The rise in price reductions this year compared to last year reinforces my cautious growth for 2025. Here are the percentages of houses that have seen the price reductions last week:
Application -Buy data
The details of the purchase request have been a striking line for 2025, because we have shown 20 consecutive weeks of growth on an annual basis. Now, if the mortgage interest were almost 6%, this data would not be shocking at all; However, we float almost 7%for most of the year. I would not have taken this bet if someone had told me that the data would be at the end of June.
Here are the weekly data for 2025:
- 11 Positive Lectures
- 9 Negative measurements
- 3 PLAT PRINTS
- 20 consecutive weeks of positive data on an annual basis
Weekly pending sale
Our weekly hanging home sales offers a glimpse of week to week in the data; However, this data line can also be influenced by holidays and any shocks in the short term. Nevertheless, last week’s data showed growth in our weekly pending turnover.
Weekly pending sales for last week in the past two years:
- 2025: 70.352
- 2024: 67,087
Total current turnover
The last weekly information about total pending sale of Altos Offers valuable insights into current trends in the demand for homes. Mortgage interest is usually approximately 6% necessary for considerable growth on the housing market. Although the total pending housing sales is slightly higher than last year, it is surprising to see that this data remains stable despite raised rates in 2025. As you can see in the graph below, the seasonal peak period has passed and the seasonal decrease in the data has started.
Weekly pending the sale of the past week in recent years:
- 2025: 405,766
- 2024: 396,149
10-year revenue and mortgage interest
In my forecast of 2025 I expected the following series:
- Mortgage interest between 5.75% and 7.25%
- The 10-year yield fluctuates between 3.80% and 4.70%
Last week was moved, characterized by essential data, a Federal Reserve Meeting and statements by President Trump and FHFA Director Bill Pulte criticizes Powell. Despite all this, there was no significant movement in bond returns or mortgage interest. Things have calmed considerably since the implementation of the Godzilla rates, with conversations about possible deals. Last week the mortgage interest rate just moved from 6.91% to 6.86%.
Mortgage spreads
The mortgage spreads have been raised since 2022, but have improved since their peak in 2023. We experienced some drama with the spreads because the markets had treated the rates, but the things have improved as the market has calmed down. It is crucial to see that spreads are getting better on days when the return of 10 years rises, because that limits the damage of a higher return of 10 years.

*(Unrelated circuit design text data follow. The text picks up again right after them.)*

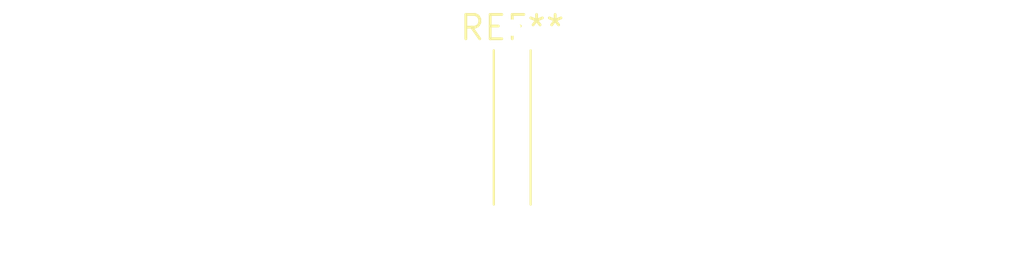
<source format=kicad_pcb>
(kicad_pcb (version 20240108) (generator pcbnew)

  (general
    (thickness 1.6)
  )

  (paper "A4")
  (layers
    (0 "F.Cu" signal)
    (31 "B.Cu" signal)
    (32 "B.Adhes" user "B.Adhesive")
    (33 "F.Adhes" user "F.Adhesive")
    (34 "B.Paste" user)
    (35 "F.Paste" user)
    (36 "B.SilkS" user "B.Silkscreen")
    (37 "F.SilkS" user "F.Silkscreen")
    (38 "B.Mask" user)
    (39 "F.Mask" user)
    (40 "Dwgs.User" user "User.Drawings")
    (41 "Cmts.User" user "User.Comments")
    (42 "Eco1.User" user "User.Eco1")
    (43 "Eco2.User" user "User.Eco2")
    (44 "Edge.Cuts" user)
    (45 "Margin" user)
    (46 "B.CrtYd" user "B.Courtyard")
    (47 "F.CrtYd" user "F.Courtyard")
    (48 "B.Fab" user)
    (49 "F.Fab" user)
    (50 "User.1" user)
    (51 "User.2" user)
    (52 "User.3" user)
    (53 "User.4" user)
    (54 "User.5" user)
    (55 "User.6" user)
    (56 "User.7" user)
    (57 "User.8" user)
    (58 "User.9" user)
  )

  (setup
    (pad_to_mask_clearance 0)
    (pcbplotparams
      (layerselection 0x00010fc_ffffffff)
      (plot_on_all_layers_selection 0x0000000_00000000)
      (disableapertmacros false)
      (usegerberextensions false)
      (usegerberattributes false)
      (usegerberadvancedattributes false)
      (creategerberjobfile false)
      (dashed_line_dash_ratio 12.000000)
      (dashed_line_gap_ratio 3.000000)
      (svgprecision 4)
      (plotframeref false)
      (viasonmask false)
      (mode 1)
      (useauxorigin false)
      (hpglpennumber 1)
      (hpglpenspeed 20)
      (hpglpendiameter 15.000000)
      (dxfpolygonmode false)
      (dxfimperialunits false)
      (dxfusepcbnewfont false)
      (psnegative false)
      (psa4output false)
      (plotreference false)
      (plotvalue false)
      (plotinvisibletext false)
      (sketchpadsonfab false)
      (subtractmaskfromsilk false)
      (outputformat 1)
      (mirror false)
      (drillshape 1)
      (scaleselection 1)
      (outputdirectory "")
    )
  )

  (net 0 "")

  (footprint "SolderWire-0.25sqmm_1x01_D0.65mm_OD1.7mm_Relief" (layer "F.Cu") (at 0 0))

)

</source>
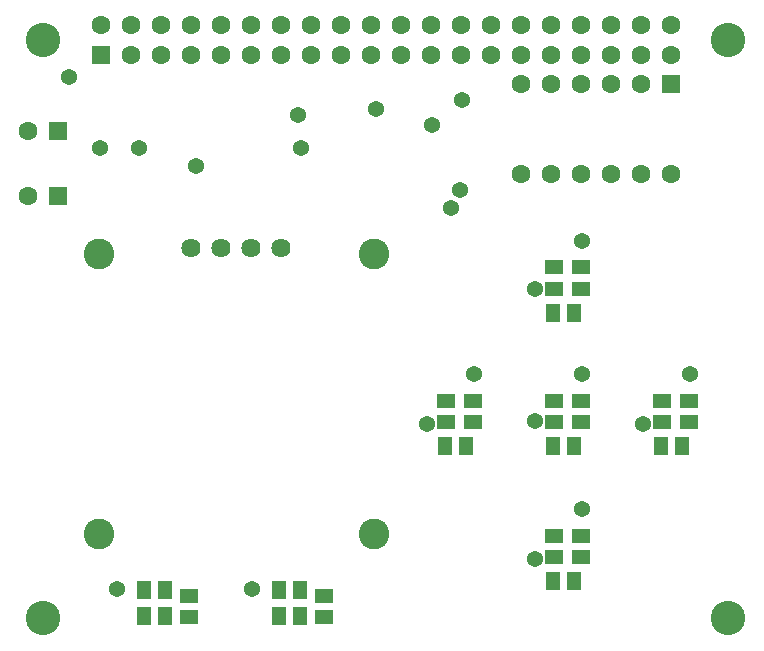
<source format=gbs>
G04 Layer_Color=16711935*
%FSLAX25Y25*%
%MOIN*%
G70*
G01*
G75*
%ADD34R,0.05912X0.05124*%
%ADD35R,0.05124X0.05912*%
%ADD38C,0.11500*%
%ADD39C,0.06306*%
%ADD40R,0.06306X0.06306*%
%ADD41C,0.10243*%
%ADD42C,0.06400*%
%ADD43C,0.00400*%
%ADD44C,0.06306*%
%ADD45R,0.06306X0.06306*%
%ADD46C,0.05400*%
D34*
X143100Y-120457D02*
D03*
Y-127543D02*
D03*
X134200Y-120457D02*
D03*
Y-127543D02*
D03*
X179100Y-120457D02*
D03*
Y-127543D02*
D03*
X170200Y-120457D02*
D03*
Y-127543D02*
D03*
X179100Y-75957D02*
D03*
Y-83043D02*
D03*
X170200Y-75957D02*
D03*
Y-83043D02*
D03*
X48600Y-185557D02*
D03*
Y-192643D02*
D03*
X93600Y-185557D02*
D03*
Y-192643D02*
D03*
X215100Y-120457D02*
D03*
Y-127543D02*
D03*
X206200Y-120457D02*
D03*
Y-127543D02*
D03*
X179100Y-165457D02*
D03*
Y-172543D02*
D03*
X170200Y-165457D02*
D03*
Y-172543D02*
D03*
D35*
X140943Y-135600D02*
D03*
X133857D02*
D03*
X176943D02*
D03*
X169857D02*
D03*
X176943Y-91100D02*
D03*
X169857D02*
D03*
X33457Y-183400D02*
D03*
X40543D02*
D03*
X33457Y-192300D02*
D03*
X40543D02*
D03*
X78457Y-183400D02*
D03*
X85543D02*
D03*
X78457Y-192300D02*
D03*
X85543D02*
D03*
X212943Y-135600D02*
D03*
X205857D02*
D03*
X176943Y-180600D02*
D03*
X169857D02*
D03*
D38*
X228400Y0D02*
D03*
X0D02*
D03*
Y-192900D02*
D03*
X228400D02*
D03*
D39*
X-5200Y-30600D02*
D03*
X19200Y5000D02*
D03*
X29200Y-5000D02*
D03*
Y5000D02*
D03*
X39200Y-5000D02*
D03*
Y5000D02*
D03*
X49200Y-5000D02*
D03*
Y5000D02*
D03*
X59200Y-5000D02*
D03*
Y5000D02*
D03*
X69200Y-5000D02*
D03*
Y5000D02*
D03*
X79200Y-5000D02*
D03*
Y5000D02*
D03*
X89200Y-5000D02*
D03*
Y5000D02*
D03*
X99200Y-5000D02*
D03*
Y5000D02*
D03*
X109200Y-5000D02*
D03*
Y5000D02*
D03*
X119200Y-5000D02*
D03*
Y5000D02*
D03*
X129200Y-5000D02*
D03*
Y5000D02*
D03*
X139200Y-5000D02*
D03*
Y5000D02*
D03*
X149200Y-5000D02*
D03*
Y5000D02*
D03*
X159200Y-5000D02*
D03*
Y5000D02*
D03*
X169200Y-5000D02*
D03*
Y5000D02*
D03*
X179200Y-5000D02*
D03*
Y5000D02*
D03*
X189200Y-5000D02*
D03*
Y5000D02*
D03*
X199200Y-5000D02*
D03*
Y5000D02*
D03*
X209200Y-5000D02*
D03*
Y5000D02*
D03*
X-5200Y-52200D02*
D03*
X159100Y-44700D02*
D03*
X169100D02*
D03*
X179100D02*
D03*
X189100D02*
D03*
X199100D02*
D03*
X209100D02*
D03*
X159100Y-14700D02*
D03*
D40*
X4800Y-30600D02*
D03*
X19200Y-5000D02*
D03*
X4800Y-52200D02*
D03*
D41*
X110306Y-164926D02*
D03*
X18574D02*
D03*
Y-71422D02*
D03*
X110306D02*
D03*
D42*
X79283Y-69454D02*
D03*
X69283D02*
D03*
X59283D02*
D03*
X49283D02*
D03*
D43*
X147088Y-111580D02*
D03*
X129372D02*
D03*
X183088D02*
D03*
X165372D02*
D03*
X183088Y-67080D02*
D03*
X165372D02*
D03*
X183088Y-156579D02*
D03*
X165372D02*
D03*
X219088Y-111580D02*
D03*
X201372D02*
D03*
X24579Y-179412D02*
D03*
Y-197128D02*
D03*
X69579Y-179412D02*
D03*
Y-197128D02*
D03*
D44*
X169100Y-14700D02*
D03*
X179100D02*
D03*
X189100D02*
D03*
X199100D02*
D03*
D45*
X209100D02*
D03*
D46*
X85000Y-25000D02*
D03*
X143500Y-111500D02*
D03*
X179500D02*
D03*
Y-67000D02*
D03*
X24500Y-183000D02*
D03*
X215500Y-111500D02*
D03*
X179500Y-156500D02*
D03*
X164000Y-83000D02*
D03*
Y-127000D02*
D03*
X128000Y-128000D02*
D03*
X164000Y-173000D02*
D03*
X200000Y-128000D02*
D03*
X69500Y-183000D02*
D03*
X136000Y-56000D02*
D03*
X139000Y-50000D02*
D03*
X111000Y-23000D02*
D03*
X129500Y-28500D02*
D03*
X139500Y-20000D02*
D03*
X19000Y-36000D02*
D03*
X32000D02*
D03*
X8495Y-12644D02*
D03*
X51000Y-42000D02*
D03*
X86000Y-36000D02*
D03*
M02*

</source>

If the spreads were as bad as at the height of 2023, the mortgage interest would currently be 0.70% higher. Conversely, if the spreads return to their normal reach, the mortgage interest rate would be 0.80% to 0.60 %% lower than today’s level. Historically, mortgage spreads usually varied between 1.60% and 1.80%.
The coming week: home sales, house price data and fed speeches
This week we will see both existing and new housing sales data. For existing home sales I hope to see the monthly sales figures above 4 million again. With regard to the sale of new home, I will keep an eye on whether the trend of negative revisions will continue. We will also receive data from the price price at home, which must indicate a cooling trend in house prices. In addition, unemployed claims will be released on Thursday; This data line has so far been increased before 2025.
We will also hear from many FED presidents this week, and it is always good to see how the bond market reacts to each of their talk points.